Recently I purchased some very exotic lenses and tried to compare them with already existing in my collection anв between each other. Three of them are fully manual and were mounted on my Canon EOS 5D body through M42 screw mount adapter. The fourth one is a relatively fast autofocus zoom which I added for comparison. It's not possible to adjust aperture on these manual lenses, anyway I prefer to shoot wide open.
All photos were made at fully open aperture, ISO 100, AutoWB, converted with ACR (flat contrast curve, all defaults). It seems that photos were underexposed, but I decided not to correct exposure afterwards.
Accura Supertel 85/1.9
Accura Supertel 85/1.9 was made in Japan in 1967, has metal body, aperture blades were broken and then removed by previous owner.
Pleasing bokeh with soft outlines. Some color cast maybe, or it was just improper WB? I see no signs of chromatic aberrations or nisen-bokeh, although it appears that this lens is not very sharp even in the center. I'd say it's fine for portraits.
Cyclope 85/1.5
As far as I know, this lens was removed from some night vision scope or something similar. Although it has M42-mount it's not a photographic lens, but its specs allow to use it on DSLR and are rather outstanding. I heard that the optical scheme is fully identical to Helios-40, which was a russian copy of Carl-Zeiss Planar. That is quite possible, because the glass elements look identical and have the same size. There is no possibility to adjust the aperture, but the lens is quite sharp even wide open. It has smooth focusing ring and besides being made of metal, weighs less than 600 grams.
Color seems to be neutral. Depth of field is shallower than in previous example because of a wider aperture. But it seems that the image, at least near its center, has more micro-contrast and small details are better distinguishable. The bokeh is not very soft, sometimes it reminds of drawing, although I see some lines-doubling (nisen-bokeh), for example on the shoes on the right side. I see no chromatic aberrations of any kind. I like the pictures from this lens because of some kind of 3D-effect it produces. Probably it has slightly curved depth of field but it wonderfully "draws" out-of focus transitions, not like some lenses which just make some kind of in-focus strip, making other parts of an image blurred.
Cyclope 85/1.2
The origin of this very exotic lens is similar to the previous one. But I think that unlike the slower lens this one was not intended for photographic use. Before I was able to mount it on my 5D, some modifications were necessary. I had to saw off the part which was protruding inside the camera, otherwise it could break the mirror. But finally I succeeded;)

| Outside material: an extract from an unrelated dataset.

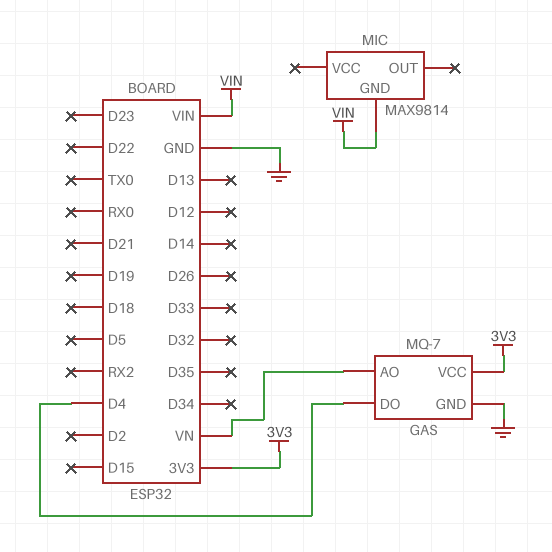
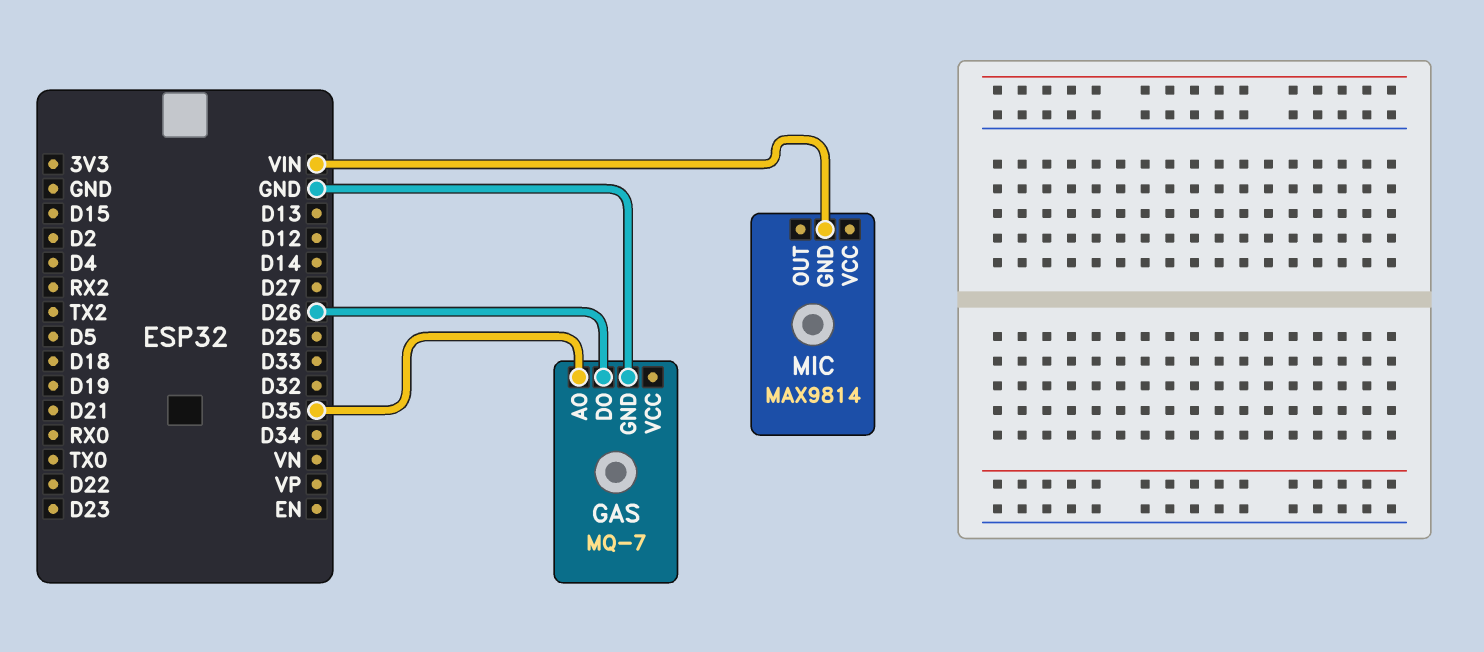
GAS pin AO: VN -> D35
GAS pin DO: D4 -> D26
GAS pin VCC: 3V3 -> none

I can see a lot of aberrations of all kinds. The depth of field is extremely narrow. Resolution drops near the corners and when shooting portraits it's better to keep main subject near the center of composition. Color balance is on the warm side. It's also obvious, that the true focal lenght is rather around 130mm. The picture reminds me of some photos made with lensbabies lens, although the contrast and resolution is even lower. The lens is so fast, that in the daylight the camera sometimes shows overexposure even with the shutter set to 1/8000 and 100ISO! It seems that in low light there's also a lower amount of aberrations, at least in my experience. Despite of many problems, I like this lens and use it for unusual, soft portraits.
Tokina AT-X 828 AF Pro 80-200/2.8
I included this lens in review mainly for comparison. It's a fast AF-zoom that I use for sports-shooting which can be also used for making portraits. Though not as good as Canon L-lenses, this one is substantionally cheaper and delivers sufficient performance.
Neutral colors. Surprisingly, the background is blurred even more than with Accura-lens although aperture of Tokina was at 2.8 and it was set to the same focal lenght (85mm). When viewing at 100%, lateral chromatic aberrations that look like soft wide yellow outlines in background are visible. Purple fringing is also distinguishable as a narrow outline on manequin's jacket. Naturally, with this lens we see the maximum micro-contrast probably because of an aperture setting of 2.8.